Jiang Jiaxin, Jiang Xiaoya, Xu Lei, Zhang Yan, Zheng Yuwen, Kong Dexing
School of Mathematical Sciences, Zhejiang University, Hangzhou, China.
Department of Mathematics, The Hong Kong University of Science and Technology, Clear Water Bay, Kowloon, Hong Kong SAR, China.
Front Oncol. 2023 Jun 22;13:1177225. doi: 10.3389/fonc.2023.1177225. eCollection 2023.
Deep learning technology has been widely applied to medical image analysis. But due to the limitations of its own imaging principle, ultrasound image has the disadvantages of low resolution and high Speckle Noise density, which not only hinder the diagnosis of patients' conditions but also affect the extraction of ultrasound image features by computer technology.
In this study, we investigate the robustness of deep convolutional neural network (CNN) for classification, segmentation, and target detection of breast ultrasound image through random Salt & Pepper Noise and Gaussian Noise.
We trained and validated 9 CNN architectures in 8617 breast ultrasound images, but tested the models with noisy test set. Then, we trained and validated 9 CNN architectures with different levels of noise in these breast ultrasound images, and tested the models with noisy test set. Diseases of each breast ultrasound image in our dataset were annotated and voted by three sonographers based on their malignancy suspiciousness. we use evaluation indexes to evaluate the robustness of the neural network algorithm respectively.

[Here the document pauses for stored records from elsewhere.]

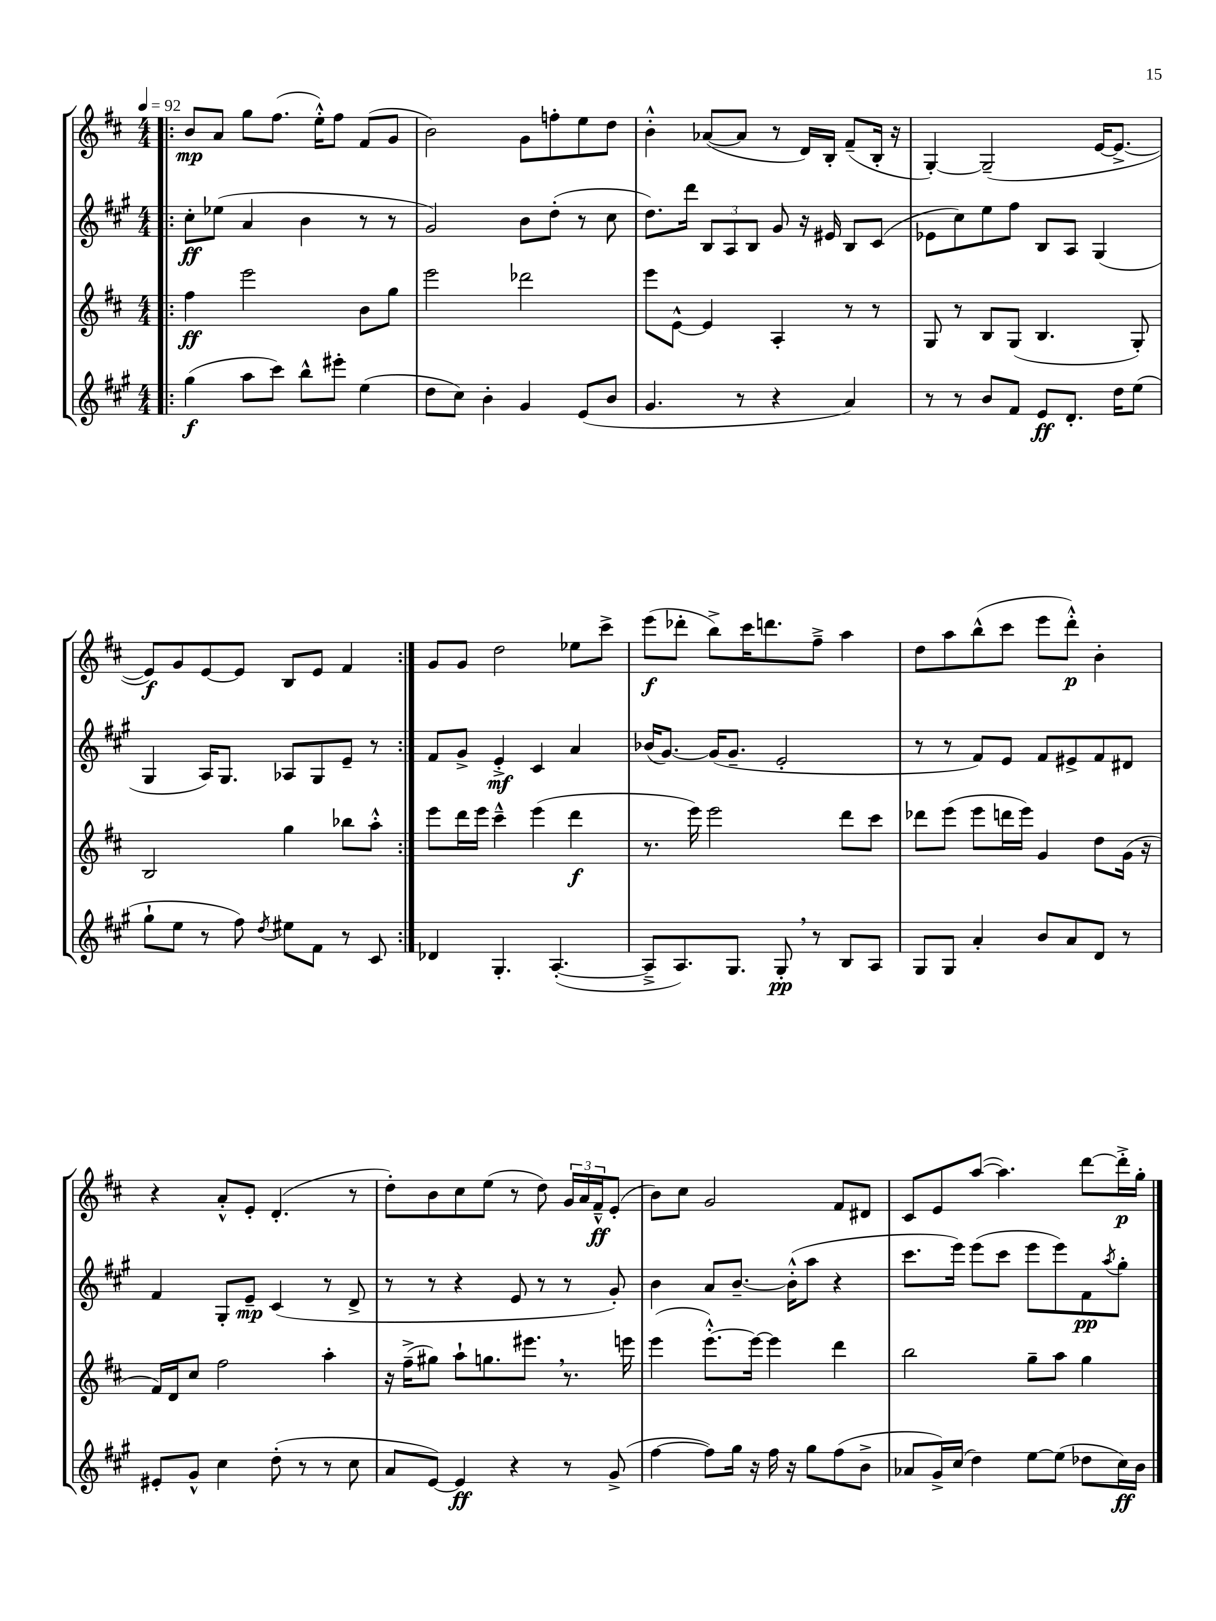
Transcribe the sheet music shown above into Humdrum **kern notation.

**kern	**kern	**kern	**kern
*staff4	*staff3	*staff2	*staff1
*clefG2	*clefG2	*clefG2	*clefG2
*k[f#c#g#]	*k[f#c#]	*k[f#c#g#]	*k[f#c#]
*M4/4	*M4/4	*M4/4	*M4/4
*MM92	*MM92	*MM92	*MM92
=!|:	=!|:	=!|:	=!|:
(4gg#	4ff#	8cc#'	8b
.	.	(8ee-	8a
8aa	2eee	4a	8gg
8ccc#)	.	.	(8.ff#
8bb^^	.	4b	.
.	.	.	16ee'^^)
8eee#'	.	.	8ff#
(4ee	8b	8r	(8f#
.	8gg	8r	8g
=	=	=	=
8dd	2eee	2g#)	2b)
8cc#)	.	.	.
4b'	.	.	.
4g#	2ddd-	8b	8g
.	.	(8dd'	8ff'
(8e	.	8r	8ee
8b	.	8cc#	8dd
=	=	=	=
4.g#	8eee	8.dd)	4b'^^
.	[8e^^	.	.
.	.	16ddd	.
.	4e]	12B	([8a-
.	.	12A	.
8r	.	.	8a-]
.	.	12B	.
4r	4A'	8g#	8r
.	.	16r	16d)
.	.	16e#	16B'
4a)	8r	8B	(8f#~
.	8r	(8c#	16B'
.	.	.	16r
=	=	=	=
8r	8G	8e-	[4G')
8r	8r	8cc#)	.
8b	8B	8ee	(2G~]
8f#	(8G	8ff#	.
8e	4.B	8B	.
8.d'	.	8A	.
.	.	(4G#	[16e
16dd	.	.	8.e^_
(8ee	8G')	.	.
=	=	=	=
8gg#`	2B	4G#	8e])
8ee	.	.	8g
8r	.	16A)	[8e
.	.	8.G#	.
8ff#)	.	.	8e]
8qdd	.	.	.
8ee#	4gg	8A-	8B
8f#	.	8G#	8e
8r	8bb-	8e~	4f#
8c#	8aa'^^	8r	.
=:|!	=:|!	=:|!	=:|!
4d-	8eee	8f#	8g
.	16ddd	8g#^	8g
.	16eee	.	.
4.G#'	4ccc#~^^	4e'^	2dd
.	(4eee	4c#	.
([4.A'	.	.	.
.	4ddd	4a	8ee-
.	.	.	8ccc#^
=	=	=	=
8A~^]	8.r	(16b-	(8eee
.	.	[8.g#)	.
8.A)	.	.	8ddd-'
.	16eee)	.	.
.	2eee	(16g#]	8bb^)
8.G#	.	8.g#~	.
.	.	.	16ccc#
.	.	.	8.ddd
8G#'	.	2e'	.
8r	.	.	8ff#~^
8B	8ddd	.	4aa
8A	8ccc#	.	.
=	=	=	=
8G#	8ddd-	8r	8dd
8G#	(8eee	8r	8aa
4a'	8eee	8f#)	(8bb^^
.	16ddd	8e	8ccc#
.	16eee)	.	.
8b	4g	8f#	8eee
8a	.	8e#^	8ddd'^^)
8d	8dd	8f#	4b'
8r	(16g	8d#	.
.	16r	.	.
=	=	=	=
8e#'	16f#)	4f#	4r
.	16d	.	.
8g#^^	8cc#	.	.
4cc#	2ff#	8G#'	8a'^^
.	.	8e~	8e'
(8dd'	.	(4c#	(4.d'
8r	.	.	.
8r	4aa'	8r	.
8cc#	.	8d^	8r
=	=	=	=
8a	16r	8r	8dd')
.	(16ff#~^	.	.
[8e)	8gg#)	8r	8b
4e]	8aa`	4r	8cc#
.	8.gg	.	(8ee
4r	.	8e	8r
.	8.eee#	.	.
.	.	8r	8dd)
8r	8.r	8r	24g
.	.	.	24a
.	.	.	24f#~^^
(8g#^	.	8g#')	(8e'
.	16eee	.	.
=	=	=	=
[4ff#	(4eee	4b	8b)
.	.	.	8cc#
8ff#])	[8.eee'^^)	8a	2g
16gg#	.	[8.b~	.
16r	16eee_	.	.
16ff#	4eee]	.	.
16r	.	(16b'^^]	.
8gg#	.	8aa	.
(8ff#	4ddd	4r	8f#
8b^	.	.	8d#
=	=	=	=
8a-	2bb	8.ccc#	8c#
16g#^)	.	.	8e
(16cc#	.	16eee)	.
4dd)	.	(8eee	([8aa
.	.	8ccc#	4.aa])
[8ee	8gg~	8eee	.
(8ee]	8aa	8eee)	.
8dd-	4gg	8f#	[8ddd
.	.	8qaa	.
16cc#)	.	8gg#'	16ddd'^]
16b	.	.	16gg'
==	==	==	==
*-	*-	*-	*-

There is a moderate to high impact (The accuracy of the model decreased by about 5%-40%) on model accuracy when Salt and Pepper Noise, Speckle Noise, or Gaussian Noise is introduced to the images respectively. Consequently, DenseNet, UNet++ and Yolov5 were selected as the most robust model based on the selected index. When any two of these three kinds of noise are introduced into the image at the same time, the accuracy of the model will be greatly affected.
Our experimental results reveal new insights: The variation trend of accuracy with the noise level in Each network used for classification tasks and object detection tasks has some unique characteristics. This finding provides us with a method to reveal the black-box architecture of computer-aided diagnosis (CAD) systems. On the other hand, the purpose of this study is to explore the impact of adding noise directly to the image on the performance of neural networks, which is different from the existing articles on robustness in the field of medical image processing. Consequently, it provides a new way to evaluate the robustness of CAD systems in the future.
深度学习技术已广泛应用于医学图像分析。但由于超声图像自身成像原理的限制,存在分辨率低、斑点噪声密度高的缺点,这不仅阻碍了对患者病情的诊断,也影响了计算机技术对超声图像特征的提取。
在本研究中,我们通过随机椒盐噪声和高斯噪声来研究深度卷积神经网络(CNN)对乳腺超声图像进行分类、分割和目标检测的鲁棒性。
我们在8617幅乳腺超声图像中训练并验证了9种CNN架构,但使用有噪声的测试集对模型进行测试。然后,我们在这些乳腺超声图像中使用不同噪声水平训练并验证9种CNN架构,并使用有噪声的测试集对模型进行测试。我们数据集中每幅乳腺超声图像的疾病由三位超声医师根据其恶性可疑程度进行标注和投票。我们分别使用评估指标来评估神经网络算法的鲁棒性。
当分别向图像中引入椒盐噪声、斑点噪声或高斯噪声时,对模型准确率有中度到高度的影响(模型准确率下降约5%-40%)。因此,基于所选指标,DenseNet、UNet++和Yolov5被选为最鲁棒的模型。当同时将这三种噪声中的任意两种引入图像时,模型的准确率将受到极大影响。
我们的实验结果揭示了新的见解:用于分类任务和目标检测任务的每个网络中,准确率随噪声水平的变化趋势具有一些独特的特征。这一发现为我们提供了一种揭示计算机辅助诊断(CAD)系统黑箱架构的方法。另一方面,本研究的目的是探索直接向图像中添加噪声对神经网络性能的影响,这与医学图像处理领域现有关于鲁棒性的文章不同。因此,它为未来评估CAD系统的鲁棒性提供了一种新方法。